Forscher stellen fest: Das Hinzufügen von Wasser bei der Olivenölherstellung mindert die Qualität
Das ohne Wasserzusatz hergestellte native Olivenöl extra der Sorte Arbequina wies einen höheren Polyphenolgehalt und eine bessere Oxidationsstabilität auf als Öle, die unter Zugabe von Wasser hergestellt wurden.
Eine neue, in der Fachzeitschrift „Food Chemistry“ veröffentlichte Studie hat bestätigt, dass die Zugabe von Wasser während der Olivenölgewinnung die Qualität von nativem Olivenöl extra erheblich beeinträchtigen kann.
Ein Team portugiesischer Wissenschaftler untersuchte, was passiert, wenn dem Olivenölherstellungsprozess Wasser zugesetzt wird, und verwendete dabei Arbequina-Oliven, eine der am häufigsten angebauten Olivensorten auf der Iberischen Halbinsel.

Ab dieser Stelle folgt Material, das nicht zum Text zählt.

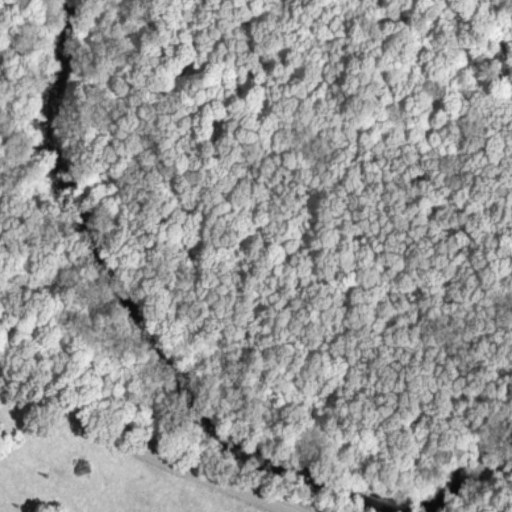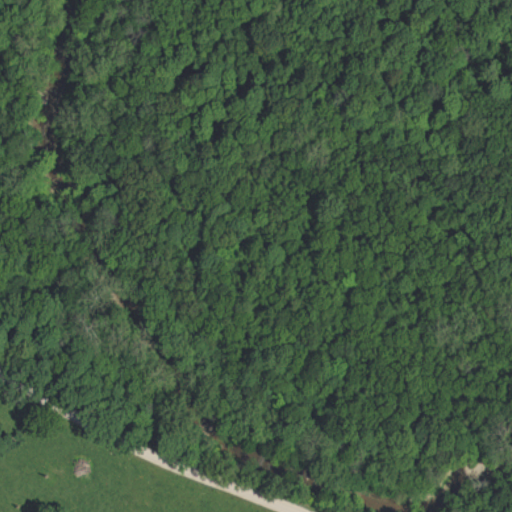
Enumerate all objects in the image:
road: (157, 447)
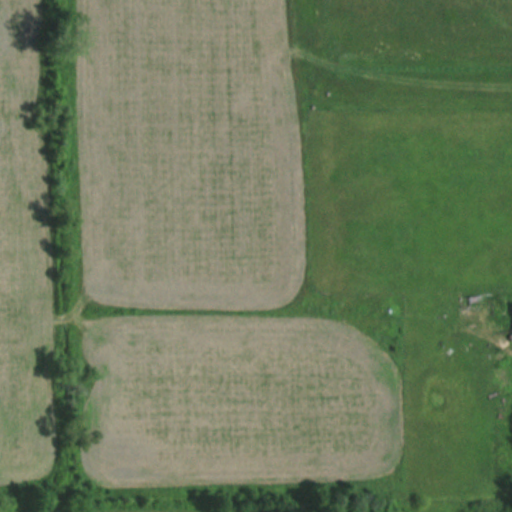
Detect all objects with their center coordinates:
building: (474, 303)
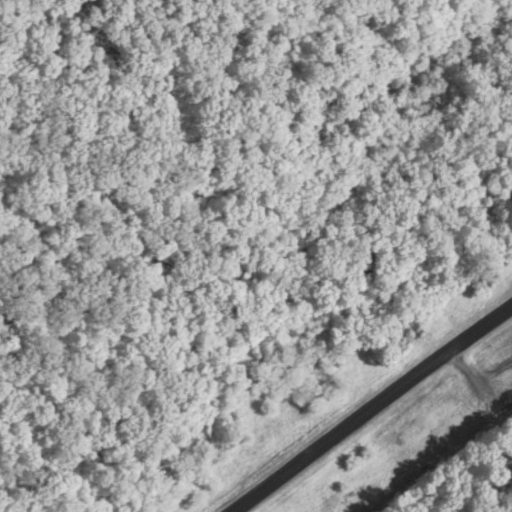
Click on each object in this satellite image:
road: (372, 410)
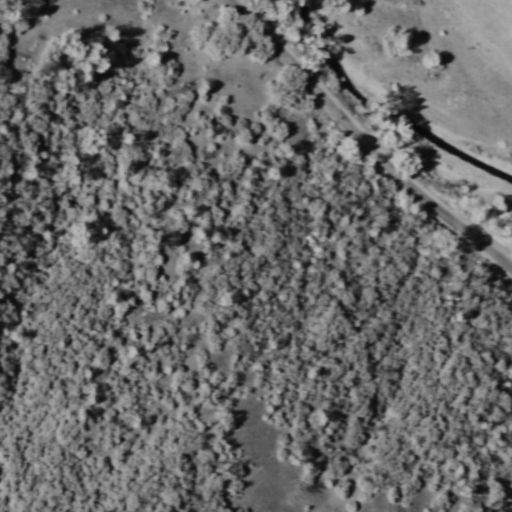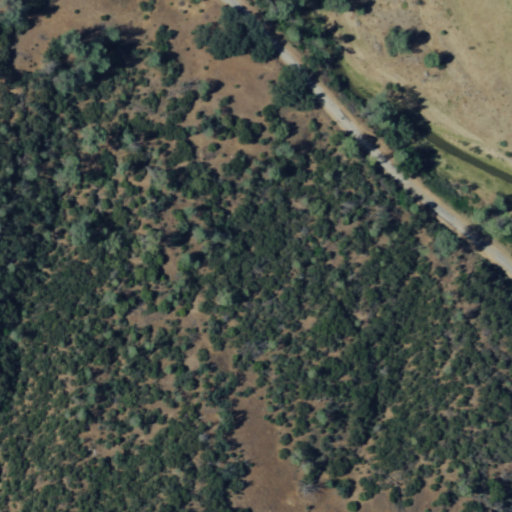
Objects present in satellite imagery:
river: (404, 85)
road: (365, 142)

Sie stellten erhebliche Unterschiede zwischen dem mit Wasser versetzten nativen Olivenöl extra und derselben Olivencharge fest, die ohne Wasserzugabe verarbeitet wurde. Die ohne Wasserzugabe verarbeiteten Oliven wiesen im resultierenden Öl einen höheren Gehalt an Polyphenolen auf und waren weitaus widerstandsfähiger gegen Oxidation.
Siehe auch: Spanische Studie schlägt effektivere Methode zur Verarbeitung von kühl gelagerten Oliven vorDie Forscher analysierten das chemische und sensorische Profil der Arbequina-Olivenölgewinnung unter verschiedenen Bedingungen: von keiner Wasserzugabe während des Produktionsprozesses bis zu maximal 6,2 Prozent Wasserzugabe pro Kilogramm verarbeiteter Oliven.

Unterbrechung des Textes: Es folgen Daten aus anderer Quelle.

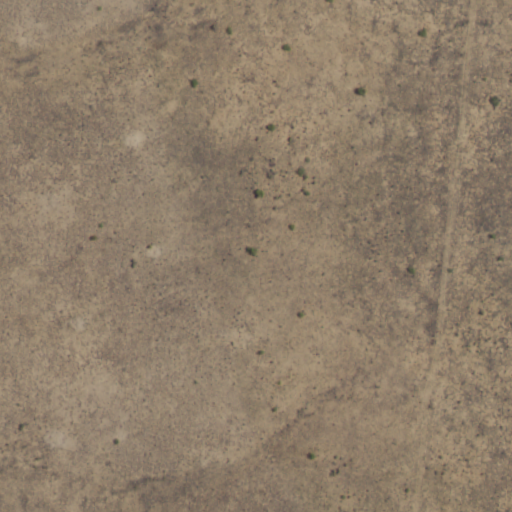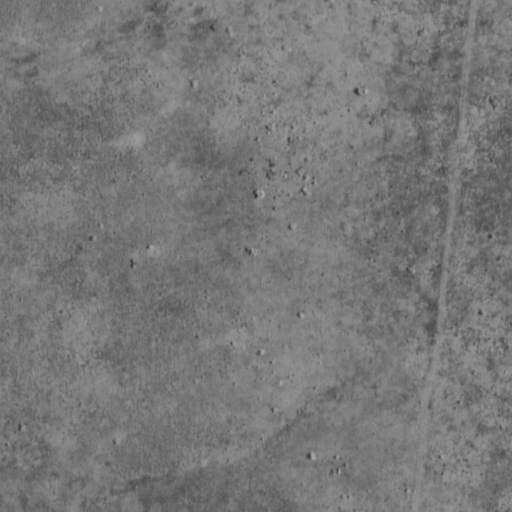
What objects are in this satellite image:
road: (447, 256)
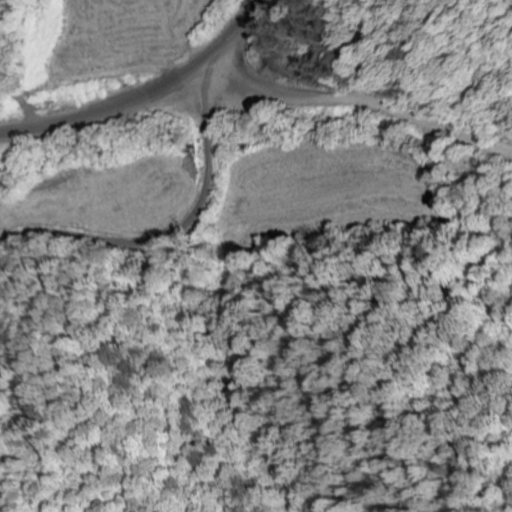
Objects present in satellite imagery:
road: (241, 20)
road: (369, 75)
road: (118, 103)
road: (187, 225)
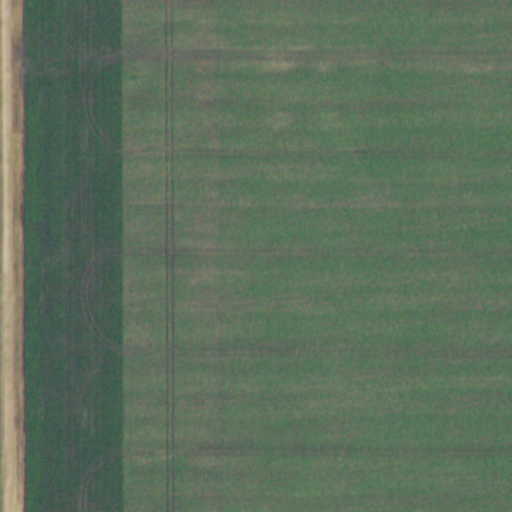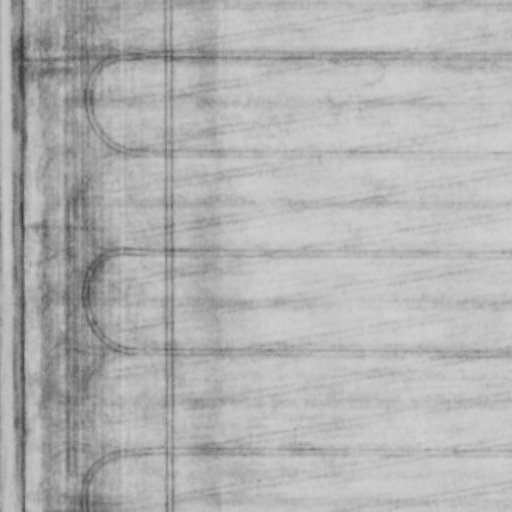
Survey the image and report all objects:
crop: (271, 255)
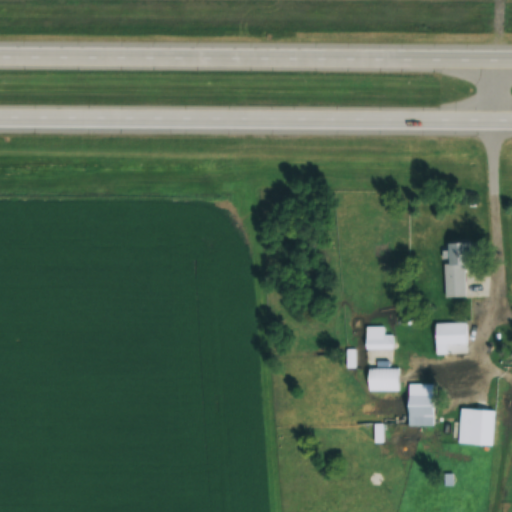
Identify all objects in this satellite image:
road: (499, 29)
road: (256, 56)
road: (492, 90)
road: (255, 121)
road: (492, 271)
building: (374, 333)
building: (450, 333)
crop: (128, 356)
building: (380, 356)
building: (383, 380)
building: (421, 405)
building: (482, 427)
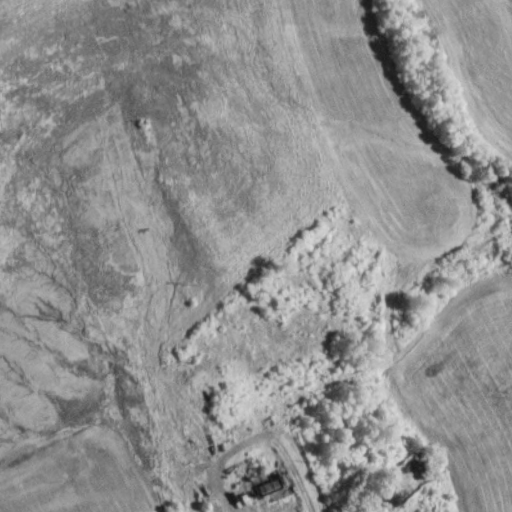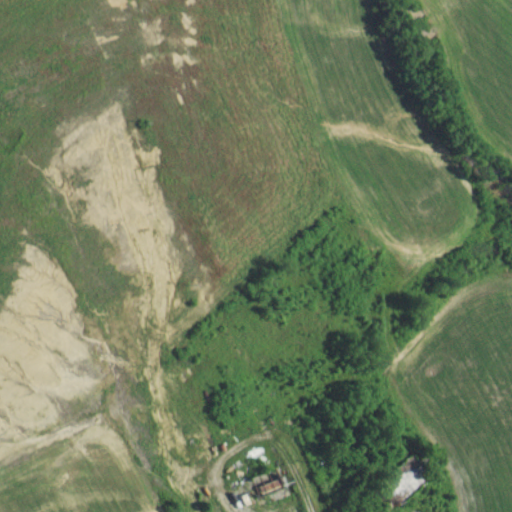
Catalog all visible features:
building: (398, 486)
building: (261, 489)
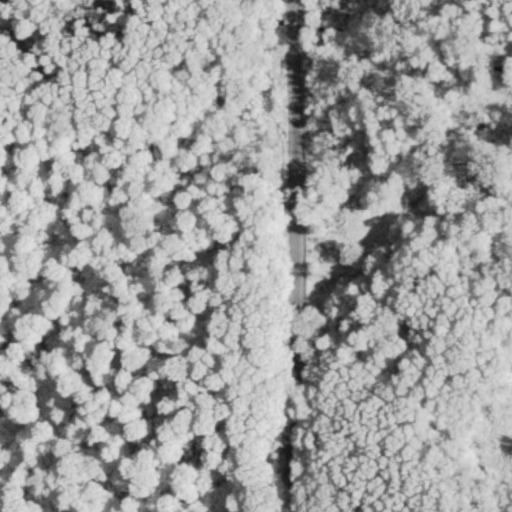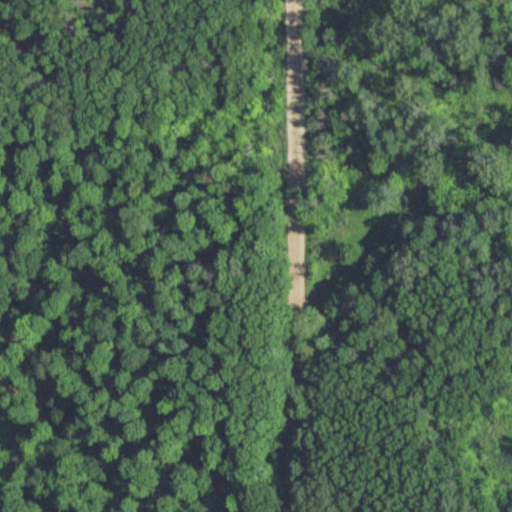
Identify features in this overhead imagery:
road: (288, 256)
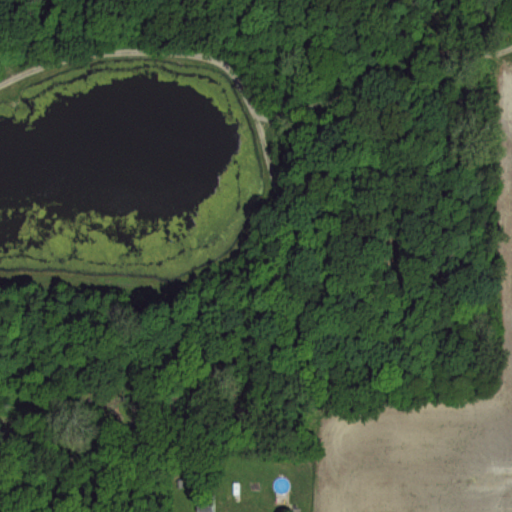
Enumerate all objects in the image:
crop: (436, 416)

In allen Fällen, mit oder ohne Wasser, wurden die resultierenden Olivenöle gemäß dem Standard des Internationalen Olivenrats als natives Olivenöl extra klassifiziert.
„Trotz der Einstufung als natives Olivenöl extra ergab die Extraktion ohne Wasserzugabe im Vergleich zur Zugabe von Wasser […] Olivenöle, die eine geringere Primäroxidation (niedrigere Peroxidwerte und K232), einen höheren Gesamtphenolgehalt (+12 bis 22 Prozent) und eine höhere Oxidationsstabilität (+22 bis 31 Prozent) aufwiesen“, schrieben die Forscher.
Zudem wies das ohne Wasserzusatz hergestellte Olivenöl einen um 5 bis 13 Prozent höheren Gehalt an Secoiridoiden auf, die hauptsächlich aus Oleacein, einem starken Antioxidans, bestanden.
Infolgedessen ergaben Oliven, die ohne jegliche Wasserzugabe verarbeitet wurden, ein Öl mit einem intensiveren reifen, fruchtigen Geschmack.
Die Forscher kamen zu dem Schluss, dass die Olivenölproduktion ohne Wasserzugabe zu einem hochwertigeren extra nativen Arbequina-Olivenöl mit höheren Polyphenolwerten führt.
„Die Qualität und die Stabilität der Arbequina-Öle können verbessert werden, wenn sie ohne Wasserzugabe während der industriellen Verarbeitung der Oliven gewonnen werden“, schrieben sie. Dies bedeutet auch eine größere Beständigkeit bei längerer Lagerung und Handhabung.
Die Zugabe von Wasser wird seit Generationen von vielen Ölmühlenbetreibern praktiziert, da sie oft als effiziente Methode angesehen wurde, um mehr Öl aus der Paste zu gewinnen. Diese Annahme wurde jedoch im Laufe der Jahre in Frage gestellt.
So zeigte beispielsweise eine vor fast einem Jahrzehnt von Wissenschaftlern der Universität Extremadura in Spanien durchgeführte Studie, dass die Zugabe von Wasser zu dem Prozess bei beiden getesteten Sorten zu einer Verringerung der Ölausbeute und der Ölgewinnbarkeit führte.
Solche Studien legen nahe, dass Müller, die noch immer Wasser hinzufügen, die Vorteile der wasserlosen Extraktion prüfen sollten, was zudem zu einem geringeren Energieverbrauch, weniger flüssigen Rückständen und einem hochwertigeren Olivenöl führen könnte.